Rewrite the records as a JSON list of strings with one string per line, leaving out blank lines. Begin at the line that contains "pose: elev=74.4 azim=194.4" and stop after the line that contains "Dot at: (266, 263)".
-------- Records provided --------
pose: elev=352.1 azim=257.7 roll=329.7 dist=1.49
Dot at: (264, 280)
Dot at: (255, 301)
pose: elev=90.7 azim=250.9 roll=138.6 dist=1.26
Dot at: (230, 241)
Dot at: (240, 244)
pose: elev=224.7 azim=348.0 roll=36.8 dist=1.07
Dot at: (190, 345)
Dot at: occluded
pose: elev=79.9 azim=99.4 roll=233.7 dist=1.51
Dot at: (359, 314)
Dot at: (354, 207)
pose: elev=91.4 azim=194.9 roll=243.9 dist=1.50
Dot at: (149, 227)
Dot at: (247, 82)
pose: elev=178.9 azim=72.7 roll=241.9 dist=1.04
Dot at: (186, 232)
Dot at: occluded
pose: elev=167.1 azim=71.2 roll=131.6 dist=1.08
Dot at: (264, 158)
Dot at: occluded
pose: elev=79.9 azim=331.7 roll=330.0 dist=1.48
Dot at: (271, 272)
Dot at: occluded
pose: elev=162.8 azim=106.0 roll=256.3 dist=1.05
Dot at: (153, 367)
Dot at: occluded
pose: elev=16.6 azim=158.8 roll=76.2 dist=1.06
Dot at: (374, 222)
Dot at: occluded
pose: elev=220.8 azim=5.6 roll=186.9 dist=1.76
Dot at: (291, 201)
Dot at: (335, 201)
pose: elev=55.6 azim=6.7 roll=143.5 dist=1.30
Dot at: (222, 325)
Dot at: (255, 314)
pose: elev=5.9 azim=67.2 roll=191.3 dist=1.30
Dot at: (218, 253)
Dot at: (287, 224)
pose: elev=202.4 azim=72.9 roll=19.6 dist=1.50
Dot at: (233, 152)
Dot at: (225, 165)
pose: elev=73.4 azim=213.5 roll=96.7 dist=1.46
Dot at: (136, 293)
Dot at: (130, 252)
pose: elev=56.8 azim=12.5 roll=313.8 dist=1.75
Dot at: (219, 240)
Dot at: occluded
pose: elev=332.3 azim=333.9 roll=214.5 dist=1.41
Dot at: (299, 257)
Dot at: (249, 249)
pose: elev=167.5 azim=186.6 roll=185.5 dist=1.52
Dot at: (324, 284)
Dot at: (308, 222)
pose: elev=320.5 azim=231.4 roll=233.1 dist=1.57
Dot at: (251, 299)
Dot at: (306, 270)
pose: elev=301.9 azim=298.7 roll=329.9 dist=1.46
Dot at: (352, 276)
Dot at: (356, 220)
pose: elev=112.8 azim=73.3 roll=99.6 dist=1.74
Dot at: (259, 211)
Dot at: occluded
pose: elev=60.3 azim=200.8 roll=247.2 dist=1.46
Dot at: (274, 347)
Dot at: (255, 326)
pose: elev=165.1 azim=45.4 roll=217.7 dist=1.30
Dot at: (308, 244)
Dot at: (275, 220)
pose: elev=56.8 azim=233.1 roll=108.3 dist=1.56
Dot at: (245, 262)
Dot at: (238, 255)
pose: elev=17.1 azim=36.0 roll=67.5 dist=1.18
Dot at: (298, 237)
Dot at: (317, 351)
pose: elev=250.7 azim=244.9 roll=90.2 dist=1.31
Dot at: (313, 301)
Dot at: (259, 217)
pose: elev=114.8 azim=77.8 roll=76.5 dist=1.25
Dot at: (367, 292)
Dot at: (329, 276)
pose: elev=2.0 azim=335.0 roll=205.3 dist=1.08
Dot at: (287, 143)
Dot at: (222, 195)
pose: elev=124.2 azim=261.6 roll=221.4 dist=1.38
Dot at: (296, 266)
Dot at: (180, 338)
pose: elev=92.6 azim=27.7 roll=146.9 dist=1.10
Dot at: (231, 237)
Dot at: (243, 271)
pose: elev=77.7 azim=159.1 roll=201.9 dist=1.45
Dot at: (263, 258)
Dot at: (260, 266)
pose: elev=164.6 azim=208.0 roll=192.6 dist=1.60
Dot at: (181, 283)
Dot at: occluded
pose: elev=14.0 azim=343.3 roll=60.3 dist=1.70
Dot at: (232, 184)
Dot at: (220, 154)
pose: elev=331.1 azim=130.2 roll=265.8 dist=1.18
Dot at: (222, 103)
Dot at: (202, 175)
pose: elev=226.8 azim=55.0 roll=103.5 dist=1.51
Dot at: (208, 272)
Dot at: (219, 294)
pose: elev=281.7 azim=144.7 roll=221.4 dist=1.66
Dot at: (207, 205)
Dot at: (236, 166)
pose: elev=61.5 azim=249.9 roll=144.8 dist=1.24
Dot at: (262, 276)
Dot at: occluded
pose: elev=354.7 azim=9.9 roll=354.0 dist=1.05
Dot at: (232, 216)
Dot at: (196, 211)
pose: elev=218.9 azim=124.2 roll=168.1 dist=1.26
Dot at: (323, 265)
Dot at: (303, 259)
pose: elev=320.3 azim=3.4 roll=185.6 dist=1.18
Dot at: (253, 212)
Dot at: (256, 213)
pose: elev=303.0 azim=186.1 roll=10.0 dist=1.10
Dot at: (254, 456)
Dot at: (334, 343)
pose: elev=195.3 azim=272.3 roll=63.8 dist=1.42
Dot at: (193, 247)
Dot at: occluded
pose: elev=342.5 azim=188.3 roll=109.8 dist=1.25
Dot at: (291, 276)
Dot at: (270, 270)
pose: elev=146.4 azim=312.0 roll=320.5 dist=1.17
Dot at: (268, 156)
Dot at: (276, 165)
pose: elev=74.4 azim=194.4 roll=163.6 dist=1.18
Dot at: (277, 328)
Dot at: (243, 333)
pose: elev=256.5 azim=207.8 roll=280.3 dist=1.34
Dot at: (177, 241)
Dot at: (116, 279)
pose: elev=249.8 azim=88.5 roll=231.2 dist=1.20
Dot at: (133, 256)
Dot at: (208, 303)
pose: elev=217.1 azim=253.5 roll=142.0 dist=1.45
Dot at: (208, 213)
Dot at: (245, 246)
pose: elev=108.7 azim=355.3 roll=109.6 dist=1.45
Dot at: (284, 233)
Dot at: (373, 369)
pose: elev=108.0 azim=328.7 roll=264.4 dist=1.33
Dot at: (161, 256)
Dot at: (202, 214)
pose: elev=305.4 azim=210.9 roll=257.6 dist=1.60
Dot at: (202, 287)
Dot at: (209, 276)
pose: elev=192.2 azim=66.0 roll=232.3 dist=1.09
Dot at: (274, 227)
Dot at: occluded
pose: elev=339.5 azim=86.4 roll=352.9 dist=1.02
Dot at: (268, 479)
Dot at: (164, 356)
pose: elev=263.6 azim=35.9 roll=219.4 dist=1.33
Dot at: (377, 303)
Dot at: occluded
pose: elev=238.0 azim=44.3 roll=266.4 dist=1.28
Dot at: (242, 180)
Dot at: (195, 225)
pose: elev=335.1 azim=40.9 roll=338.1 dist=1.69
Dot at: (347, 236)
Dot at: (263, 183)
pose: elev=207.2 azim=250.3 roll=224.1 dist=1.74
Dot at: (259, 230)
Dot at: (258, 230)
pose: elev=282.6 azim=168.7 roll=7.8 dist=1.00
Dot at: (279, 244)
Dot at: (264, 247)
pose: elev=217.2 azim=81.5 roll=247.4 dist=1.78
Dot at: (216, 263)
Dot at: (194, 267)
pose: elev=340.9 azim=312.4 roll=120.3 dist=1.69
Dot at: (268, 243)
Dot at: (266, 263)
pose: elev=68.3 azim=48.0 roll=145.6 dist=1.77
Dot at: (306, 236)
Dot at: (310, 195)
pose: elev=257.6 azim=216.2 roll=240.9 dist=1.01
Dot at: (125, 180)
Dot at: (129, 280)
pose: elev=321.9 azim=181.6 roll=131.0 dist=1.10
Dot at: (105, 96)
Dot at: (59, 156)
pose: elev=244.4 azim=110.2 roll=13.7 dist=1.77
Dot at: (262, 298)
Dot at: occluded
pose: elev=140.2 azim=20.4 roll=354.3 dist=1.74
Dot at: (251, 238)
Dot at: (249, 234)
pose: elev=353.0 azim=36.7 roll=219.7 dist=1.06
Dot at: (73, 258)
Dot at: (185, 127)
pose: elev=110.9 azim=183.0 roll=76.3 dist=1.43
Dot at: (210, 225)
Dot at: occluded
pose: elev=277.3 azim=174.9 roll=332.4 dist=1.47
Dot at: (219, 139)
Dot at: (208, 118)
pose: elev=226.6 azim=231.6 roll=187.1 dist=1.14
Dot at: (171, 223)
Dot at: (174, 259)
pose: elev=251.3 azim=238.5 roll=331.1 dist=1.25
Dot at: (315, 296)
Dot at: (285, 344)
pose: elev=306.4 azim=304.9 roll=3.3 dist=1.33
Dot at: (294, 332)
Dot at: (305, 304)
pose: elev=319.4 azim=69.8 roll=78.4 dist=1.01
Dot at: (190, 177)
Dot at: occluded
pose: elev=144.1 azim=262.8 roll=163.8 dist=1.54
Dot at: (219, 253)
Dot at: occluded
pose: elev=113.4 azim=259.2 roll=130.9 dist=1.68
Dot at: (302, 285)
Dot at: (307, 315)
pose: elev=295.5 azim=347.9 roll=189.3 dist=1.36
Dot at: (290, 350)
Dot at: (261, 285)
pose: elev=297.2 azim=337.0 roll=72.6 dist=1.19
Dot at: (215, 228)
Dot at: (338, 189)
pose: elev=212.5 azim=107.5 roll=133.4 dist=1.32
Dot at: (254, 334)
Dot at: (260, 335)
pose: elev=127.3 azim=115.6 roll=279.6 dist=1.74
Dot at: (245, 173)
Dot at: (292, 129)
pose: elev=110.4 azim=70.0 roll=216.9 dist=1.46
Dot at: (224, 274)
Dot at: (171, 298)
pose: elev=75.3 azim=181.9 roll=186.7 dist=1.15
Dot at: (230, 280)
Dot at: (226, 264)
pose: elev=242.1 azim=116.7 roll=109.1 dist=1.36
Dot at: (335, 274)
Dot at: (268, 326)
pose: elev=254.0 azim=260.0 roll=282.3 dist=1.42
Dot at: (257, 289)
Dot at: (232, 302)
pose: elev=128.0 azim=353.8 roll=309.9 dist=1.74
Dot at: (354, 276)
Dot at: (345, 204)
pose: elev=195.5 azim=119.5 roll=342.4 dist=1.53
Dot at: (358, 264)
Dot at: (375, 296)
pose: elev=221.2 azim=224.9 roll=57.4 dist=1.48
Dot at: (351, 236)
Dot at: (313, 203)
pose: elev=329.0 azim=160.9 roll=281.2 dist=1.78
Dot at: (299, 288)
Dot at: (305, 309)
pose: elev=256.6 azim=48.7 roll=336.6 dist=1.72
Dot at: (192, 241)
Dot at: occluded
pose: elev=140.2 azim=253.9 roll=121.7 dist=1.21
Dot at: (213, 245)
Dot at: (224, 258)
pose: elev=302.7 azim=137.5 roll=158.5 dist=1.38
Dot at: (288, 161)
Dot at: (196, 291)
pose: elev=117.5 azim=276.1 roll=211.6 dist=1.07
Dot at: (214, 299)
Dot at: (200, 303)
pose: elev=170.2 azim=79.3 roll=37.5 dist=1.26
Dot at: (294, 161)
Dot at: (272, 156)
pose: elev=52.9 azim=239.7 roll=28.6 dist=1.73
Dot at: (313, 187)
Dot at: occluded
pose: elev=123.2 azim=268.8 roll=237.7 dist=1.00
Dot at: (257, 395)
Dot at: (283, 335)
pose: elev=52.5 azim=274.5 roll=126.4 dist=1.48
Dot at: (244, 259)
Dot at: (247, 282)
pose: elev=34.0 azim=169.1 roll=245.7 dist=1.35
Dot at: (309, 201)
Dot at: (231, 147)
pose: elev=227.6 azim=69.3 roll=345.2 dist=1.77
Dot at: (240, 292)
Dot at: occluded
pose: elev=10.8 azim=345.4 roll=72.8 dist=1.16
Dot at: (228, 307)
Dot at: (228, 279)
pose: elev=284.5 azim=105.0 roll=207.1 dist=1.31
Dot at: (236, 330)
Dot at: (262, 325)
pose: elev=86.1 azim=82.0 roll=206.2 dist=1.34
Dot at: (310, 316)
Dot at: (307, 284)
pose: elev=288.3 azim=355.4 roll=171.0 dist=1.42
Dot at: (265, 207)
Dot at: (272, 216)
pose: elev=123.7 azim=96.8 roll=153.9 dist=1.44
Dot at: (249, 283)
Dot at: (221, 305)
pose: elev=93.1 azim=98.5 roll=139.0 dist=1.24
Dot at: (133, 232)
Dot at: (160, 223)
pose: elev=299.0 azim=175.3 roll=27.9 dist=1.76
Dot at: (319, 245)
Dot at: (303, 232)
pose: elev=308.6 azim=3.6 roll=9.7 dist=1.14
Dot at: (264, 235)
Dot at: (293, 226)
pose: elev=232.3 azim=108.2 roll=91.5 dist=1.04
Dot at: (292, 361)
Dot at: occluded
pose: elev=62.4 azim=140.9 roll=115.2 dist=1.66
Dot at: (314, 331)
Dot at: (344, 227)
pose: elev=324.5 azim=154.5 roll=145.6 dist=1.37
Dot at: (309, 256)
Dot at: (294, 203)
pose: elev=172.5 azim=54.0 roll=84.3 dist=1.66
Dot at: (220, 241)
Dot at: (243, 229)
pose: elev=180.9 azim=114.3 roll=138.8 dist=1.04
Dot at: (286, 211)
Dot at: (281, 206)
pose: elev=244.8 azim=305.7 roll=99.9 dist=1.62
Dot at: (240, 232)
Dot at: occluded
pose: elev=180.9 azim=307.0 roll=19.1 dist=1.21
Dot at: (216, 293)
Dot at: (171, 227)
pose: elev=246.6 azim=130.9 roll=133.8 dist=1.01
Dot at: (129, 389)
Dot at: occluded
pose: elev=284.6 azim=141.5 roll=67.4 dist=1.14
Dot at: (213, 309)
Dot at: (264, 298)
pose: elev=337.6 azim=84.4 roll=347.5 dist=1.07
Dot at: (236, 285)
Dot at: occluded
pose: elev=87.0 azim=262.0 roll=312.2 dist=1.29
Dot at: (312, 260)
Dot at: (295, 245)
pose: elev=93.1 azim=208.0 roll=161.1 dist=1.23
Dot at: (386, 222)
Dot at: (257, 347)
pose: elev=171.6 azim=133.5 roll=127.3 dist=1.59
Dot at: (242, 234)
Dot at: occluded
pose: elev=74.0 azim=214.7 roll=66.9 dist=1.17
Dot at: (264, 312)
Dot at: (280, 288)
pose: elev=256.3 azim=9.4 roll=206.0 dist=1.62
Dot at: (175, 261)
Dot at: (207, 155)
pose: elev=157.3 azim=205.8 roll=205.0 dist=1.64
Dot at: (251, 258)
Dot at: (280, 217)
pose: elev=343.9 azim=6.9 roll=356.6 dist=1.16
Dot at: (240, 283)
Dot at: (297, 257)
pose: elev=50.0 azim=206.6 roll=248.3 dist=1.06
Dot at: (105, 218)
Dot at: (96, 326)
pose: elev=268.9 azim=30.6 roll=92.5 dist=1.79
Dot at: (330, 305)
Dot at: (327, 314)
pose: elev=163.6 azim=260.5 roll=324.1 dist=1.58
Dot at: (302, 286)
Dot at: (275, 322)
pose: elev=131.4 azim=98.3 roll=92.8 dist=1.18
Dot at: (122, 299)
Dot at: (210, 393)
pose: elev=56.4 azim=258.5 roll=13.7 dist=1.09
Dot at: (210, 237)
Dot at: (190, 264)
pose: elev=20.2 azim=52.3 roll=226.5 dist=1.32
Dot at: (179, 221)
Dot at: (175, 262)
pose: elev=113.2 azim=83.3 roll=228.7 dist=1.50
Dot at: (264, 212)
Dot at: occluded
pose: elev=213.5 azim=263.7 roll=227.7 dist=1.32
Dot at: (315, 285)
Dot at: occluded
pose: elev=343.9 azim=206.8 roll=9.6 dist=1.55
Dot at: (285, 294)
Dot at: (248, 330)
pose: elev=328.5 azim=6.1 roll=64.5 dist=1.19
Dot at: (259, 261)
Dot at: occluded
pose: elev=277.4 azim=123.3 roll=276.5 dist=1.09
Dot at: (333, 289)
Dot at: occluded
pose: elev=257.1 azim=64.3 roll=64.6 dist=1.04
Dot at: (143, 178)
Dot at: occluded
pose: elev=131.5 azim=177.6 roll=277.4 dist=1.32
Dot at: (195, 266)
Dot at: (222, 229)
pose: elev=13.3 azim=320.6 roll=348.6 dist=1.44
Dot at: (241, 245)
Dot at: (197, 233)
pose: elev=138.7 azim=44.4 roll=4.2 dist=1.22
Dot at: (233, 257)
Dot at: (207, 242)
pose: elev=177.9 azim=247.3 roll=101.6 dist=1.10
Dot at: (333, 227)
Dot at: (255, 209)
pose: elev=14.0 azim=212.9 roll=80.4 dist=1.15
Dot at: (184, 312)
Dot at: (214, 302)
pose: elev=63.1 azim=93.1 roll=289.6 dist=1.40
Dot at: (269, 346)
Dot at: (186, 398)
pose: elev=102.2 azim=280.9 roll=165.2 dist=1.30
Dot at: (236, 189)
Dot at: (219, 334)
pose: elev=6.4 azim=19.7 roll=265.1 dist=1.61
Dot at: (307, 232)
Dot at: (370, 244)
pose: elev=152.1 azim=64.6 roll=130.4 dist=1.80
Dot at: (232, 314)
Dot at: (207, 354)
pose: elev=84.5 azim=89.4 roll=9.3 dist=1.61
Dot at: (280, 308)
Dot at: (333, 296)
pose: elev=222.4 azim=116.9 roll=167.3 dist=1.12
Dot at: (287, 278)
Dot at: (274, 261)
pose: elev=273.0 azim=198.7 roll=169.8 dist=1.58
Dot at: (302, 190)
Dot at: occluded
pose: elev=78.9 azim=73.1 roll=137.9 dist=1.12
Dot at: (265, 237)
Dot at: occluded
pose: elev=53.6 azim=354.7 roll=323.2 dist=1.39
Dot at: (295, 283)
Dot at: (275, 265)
--------
= Written reply =
[
  "pose: elev=74.4 azim=194.4 roll=163.6 dist=1.18",
  "Dot at: (277, 328)",
  "Dot at: (243, 333)",
  "pose: elev=256.5 azim=207.8 roll=280.3 dist=1.34",
  "Dot at: (177, 241)",
  "Dot at: (116, 279)",
  "pose: elev=249.8 azim=88.5 roll=231.2 dist=1.20",
  "Dot at: (133, 256)",
  "Dot at: (208, 303)",
  "pose: elev=217.1 azim=253.5 roll=142.0 dist=1.45",
  "Dot at: (208, 213)",
  "Dot at: (245, 246)",
  "pose: elev=108.7 azim=355.3 roll=109.6 dist=1.45",
  "Dot at: (284, 233)",
  "Dot at: (373, 369)",
  "pose: elev=108.0 azim=328.7 roll=264.4 dist=1.33",
  "Dot at: (161, 256)",
  "Dot at: (202, 214)",
  "pose: elev=305.4 azim=210.9 roll=257.6 dist=1.60",
  "Dot at: (202, 287)",
  "Dot at: (209, 276)",
  "pose: elev=192.2 azim=66.0 roll=232.3 dist=1.09",
  "Dot at: (274, 227)",
  "Dot at: occluded",
  "pose: elev=339.5 azim=86.4 roll=352.9 dist=1.02",
  "Dot at: (268, 479)",
  "Dot at: (164, 356)",
  "pose: elev=263.6 azim=35.9 roll=219.4 dist=1.33",
  "Dot at: (377, 303)",
  "Dot at: occluded",
  "pose: elev=238.0 azim=44.3 roll=266.4 dist=1.28",
  "Dot at: (242, 180)",
  "Dot at: (195, 225)",
  "pose: elev=335.1 azim=40.9 roll=338.1 dist=1.69",
  "Dot at: (347, 236)",
  "Dot at: (263, 183)",
  "pose: elev=207.2 azim=250.3 roll=224.1 dist=1.74",
  "Dot at: (259, 230)",
  "Dot at: (258, 230)",
  "pose: elev=282.6 azim=168.7 roll=7.8 dist=1.00",
  "Dot at: (279, 244)",
  "Dot at: (264, 247)",
  "pose: elev=217.2 azim=81.5 roll=247.4 dist=1.78",
  "Dot at: (216, 263)",
  "Dot at: (194, 267)",
  "pose: elev=340.9 azim=312.4 roll=120.3 dist=1.69",
  "Dot at: (268, 243)",
  "Dot at: (266, 263)"
]